Exercise goal - Transcribe the entries exactly; images are not part of the copy.

--------

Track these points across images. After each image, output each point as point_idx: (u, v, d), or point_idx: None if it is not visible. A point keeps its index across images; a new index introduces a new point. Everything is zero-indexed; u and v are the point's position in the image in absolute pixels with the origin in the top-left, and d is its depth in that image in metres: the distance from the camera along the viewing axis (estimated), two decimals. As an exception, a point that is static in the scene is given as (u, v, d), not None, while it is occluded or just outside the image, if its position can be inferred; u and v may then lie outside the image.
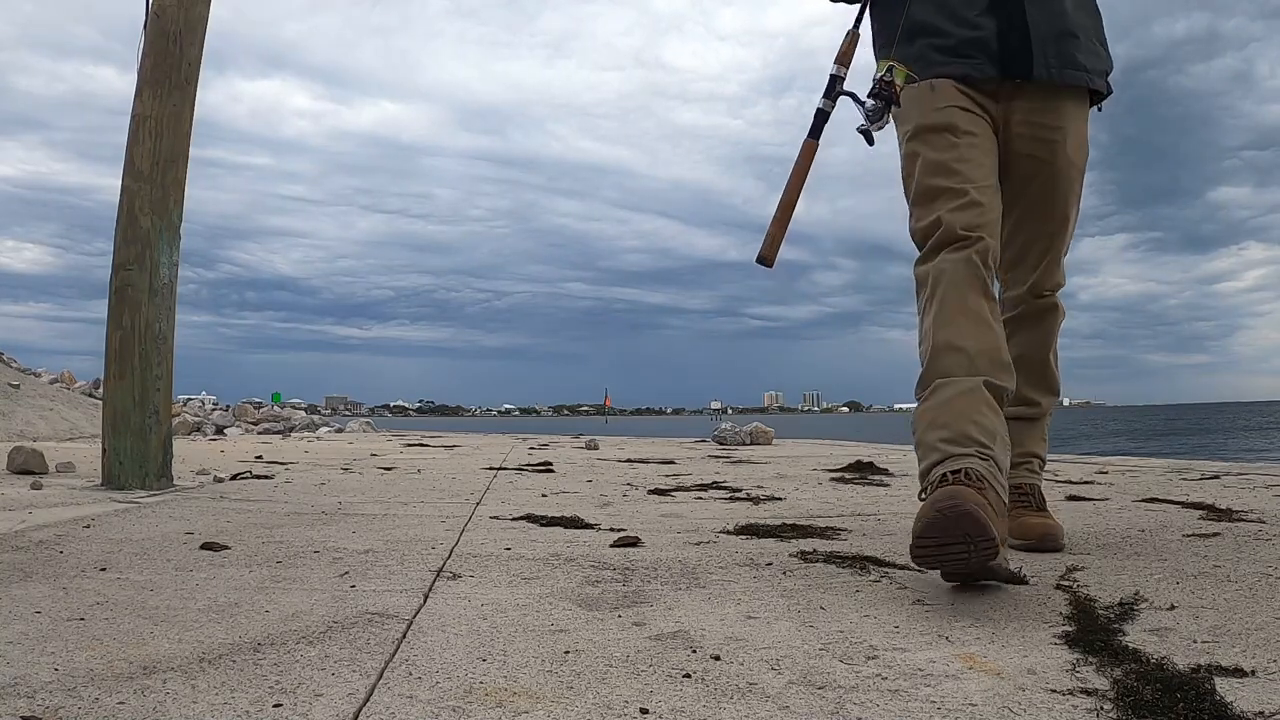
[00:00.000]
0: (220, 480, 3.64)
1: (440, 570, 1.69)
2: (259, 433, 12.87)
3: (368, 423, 14.62)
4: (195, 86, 3.55)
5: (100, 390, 14.93)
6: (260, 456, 5.43)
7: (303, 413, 16.81)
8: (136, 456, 3.20)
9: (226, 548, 1.94)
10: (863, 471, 4.18)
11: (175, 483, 3.39)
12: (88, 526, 2.25)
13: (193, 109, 3.51)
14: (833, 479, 3.94)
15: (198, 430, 12.55)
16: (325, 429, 13.86)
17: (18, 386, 11.55)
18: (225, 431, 12.79)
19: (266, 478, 3.82)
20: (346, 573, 1.67)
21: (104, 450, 3.29)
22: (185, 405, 15.90)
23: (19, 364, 18.23)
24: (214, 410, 15.00)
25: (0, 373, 12.33)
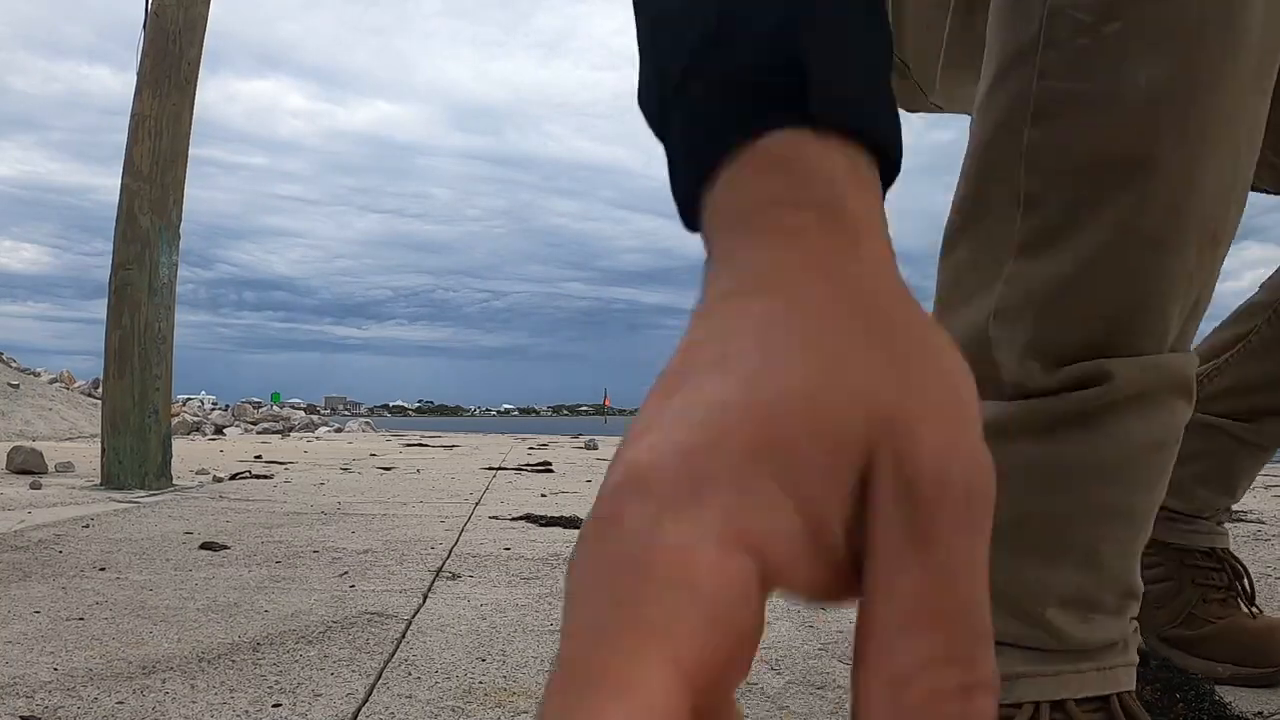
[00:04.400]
0: (219, 480, 3.64)
1: (439, 570, 1.69)
2: (258, 432, 12.89)
3: (367, 423, 14.64)
4: (195, 86, 3.55)
5: (99, 390, 14.94)
6: (259, 456, 5.43)
7: (302, 413, 16.82)
8: (136, 456, 3.20)
9: (226, 547, 1.94)
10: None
11: (174, 482, 3.39)
12: (87, 526, 2.25)
13: (192, 108, 3.51)
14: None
15: (197, 430, 12.58)
16: (325, 429, 13.88)
17: (17, 386, 11.58)
18: (224, 431, 12.81)
19: (266, 477, 3.82)
20: (346, 572, 1.67)
21: (103, 450, 3.29)
22: (184, 405, 15.91)
23: (18, 364, 18.26)
24: (213, 410, 15.02)
25: (0, 372, 12.35)
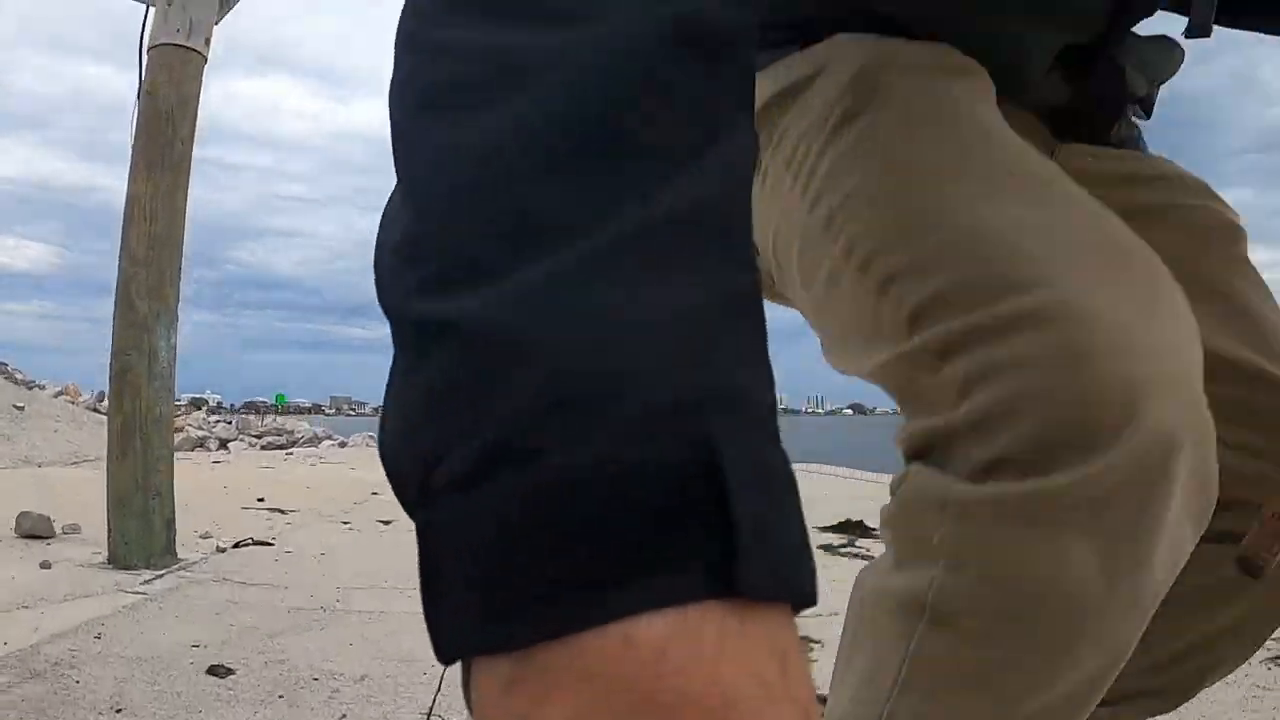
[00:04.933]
0: (222, 550, 3.74)
1: (429, 715, 1.80)
2: (262, 448, 12.99)
3: (370, 436, 14.74)
4: (188, 165, 3.63)
5: (104, 404, 14.99)
6: (262, 499, 5.53)
7: (305, 424, 16.95)
8: (140, 539, 3.30)
9: (231, 671, 2.05)
10: (850, 534, 3.90)
11: (179, 556, 3.49)
12: (99, 637, 2.35)
13: (186, 188, 3.59)
14: (820, 546, 3.97)
15: (201, 446, 12.67)
16: (328, 443, 13.98)
17: (23, 408, 11.66)
18: (229, 446, 12.91)
19: (268, 544, 3.92)
20: (344, 716, 1.77)
21: (109, 529, 3.39)
22: (188, 415, 15.97)
23: (24, 375, 18.33)
24: (217, 423, 15.13)
25: (5, 392, 12.41)
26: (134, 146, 3.58)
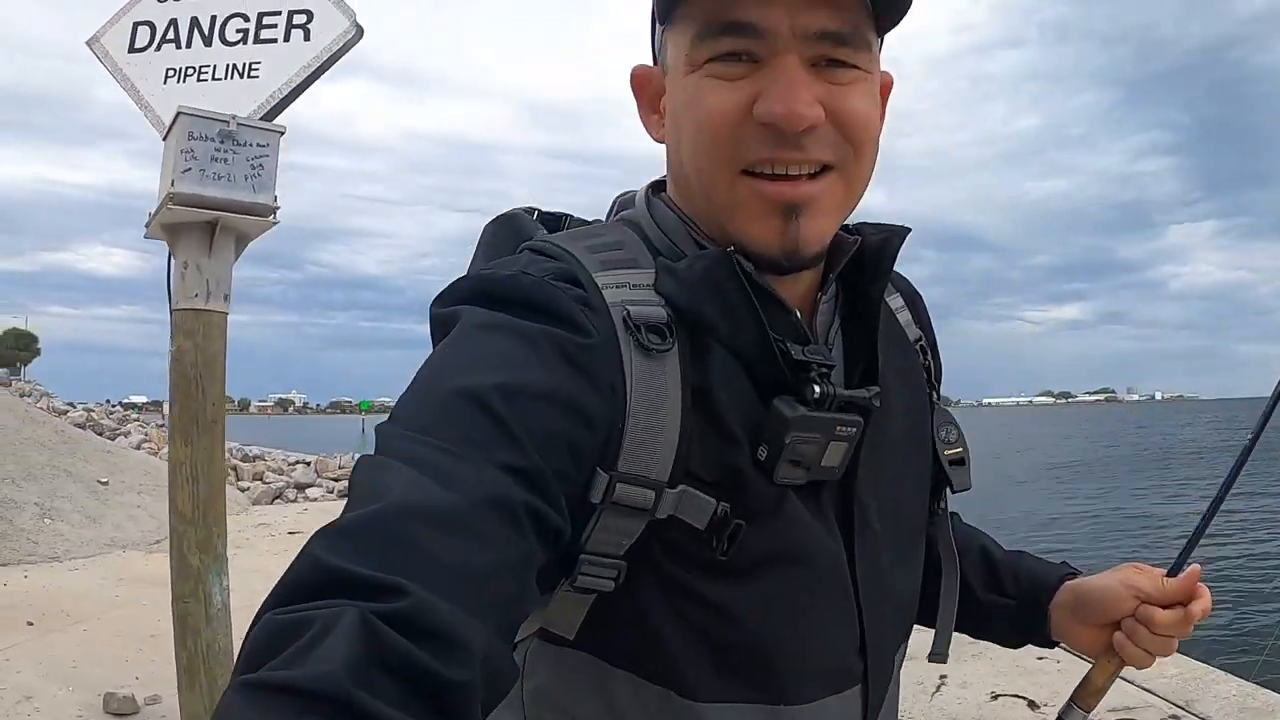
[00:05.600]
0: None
1: None
2: (340, 494, 13.22)
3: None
4: (222, 423, 4.15)
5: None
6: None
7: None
8: (215, 754, 3.95)
9: None
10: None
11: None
12: None
13: (223, 447, 4.13)
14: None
15: (279, 497, 13.11)
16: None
17: (106, 483, 12.15)
18: (307, 491, 13.35)
19: None
20: None
21: (189, 744, 4.05)
22: (266, 461, 16.37)
23: (108, 421, 19.01)
24: (295, 465, 15.77)
25: (91, 461, 12.87)
26: (169, 412, 4.10)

--------

Response for this exercise -
Track these points across images. After each image, output each point as point_idx: (u, v, d), or point_idx: None if it is not visible. A point keeps its index across images; a new index introduces a new point. Everything is zero-indexed; u and v are the point's position in the image in absolute pixels with the origin in the top-left, and d is its depth in that image in metres: the distance from the camera along the viewing axis (estimated), two decimals. As an exception, a point that is static in the scene is given as (u, v, d), not None, while it is occluded or just outside the image, if its position can be inferred; u and v may then lie outside the image.
[00:00.000]
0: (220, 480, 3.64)
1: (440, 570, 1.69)
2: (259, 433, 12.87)
3: (368, 423, 14.62)
4: (195, 86, 3.55)
5: (100, 390, 14.93)
6: (260, 456, 5.43)
7: (303, 413, 16.81)
8: (136, 456, 3.20)
9: (226, 548, 1.94)
10: (863, 471, 4.18)
11: (175, 483, 3.39)
12: (88, 526, 2.25)
13: (193, 109, 3.51)
14: (833, 479, 3.94)
15: (198, 430, 12.55)
16: (325, 429, 13.86)
17: (18, 386, 11.55)
18: (225, 431, 12.79)
19: (266, 478, 3.82)
20: (346, 573, 1.67)
21: (104, 450, 3.29)
22: (185, 405, 15.90)
23: (19, 364, 18.23)
24: (214, 410, 15.00)
25: (0, 373, 12.33)
[00:04.400]
0: (219, 480, 3.64)
1: (439, 570, 1.69)
2: (258, 432, 12.89)
3: (367, 423, 14.64)
4: (195, 86, 3.55)
5: (99, 390, 14.94)
6: (259, 456, 5.43)
7: (302, 413, 16.82)
8: (136, 456, 3.20)
9: (226, 547, 1.94)
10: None
11: (174, 482, 3.39)
12: (87, 526, 2.25)
13: (192, 108, 3.51)
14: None
15: (197, 430, 12.58)
16: (325, 429, 13.88)
17: (17, 386, 11.58)
18: (224, 431, 12.81)
19: (266, 477, 3.82)
20: (346, 572, 1.67)
21: (103, 450, 3.29)
22: (184, 405, 15.91)
23: (18, 364, 18.26)
24: (213, 410, 15.02)
25: (0, 372, 12.35)
[00:04.933]
0: (222, 550, 3.74)
1: (429, 715, 1.80)
2: (262, 448, 12.99)
3: (370, 436, 14.74)
4: (188, 165, 3.63)
5: (104, 404, 14.99)
6: (262, 499, 5.53)
7: (305, 424, 16.95)
8: (140, 539, 3.30)
9: (231, 671, 2.05)
10: (850, 534, 3.90)
11: (179, 556, 3.49)
12: (99, 637, 2.35)
13: (186, 188, 3.59)
14: (820, 546, 3.97)
15: (201, 446, 12.67)
16: (328, 443, 13.98)
17: (23, 408, 11.66)
18: (229, 446, 12.91)
19: (268, 544, 3.92)
20: (344, 716, 1.77)
21: (109, 529, 3.39)
22: (188, 415, 15.97)
23: (24, 375, 18.33)
24: (217, 423, 15.13)
25: (5, 392, 12.41)
26: (134, 146, 3.58)
[00:05.600]
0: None
1: None
2: (340, 494, 13.22)
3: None
4: (222, 423, 4.15)
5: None
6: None
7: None
8: (215, 754, 3.95)
9: None
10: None
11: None
12: None
13: (223, 447, 4.13)
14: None
15: (279, 497, 13.11)
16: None
17: (106, 483, 12.15)
18: (307, 491, 13.35)
19: None
20: None
21: (189, 744, 4.05)
22: (266, 461, 16.37)
23: (108, 421, 19.01)
24: (295, 465, 15.77)
25: (91, 461, 12.87)
26: (169, 412, 4.10)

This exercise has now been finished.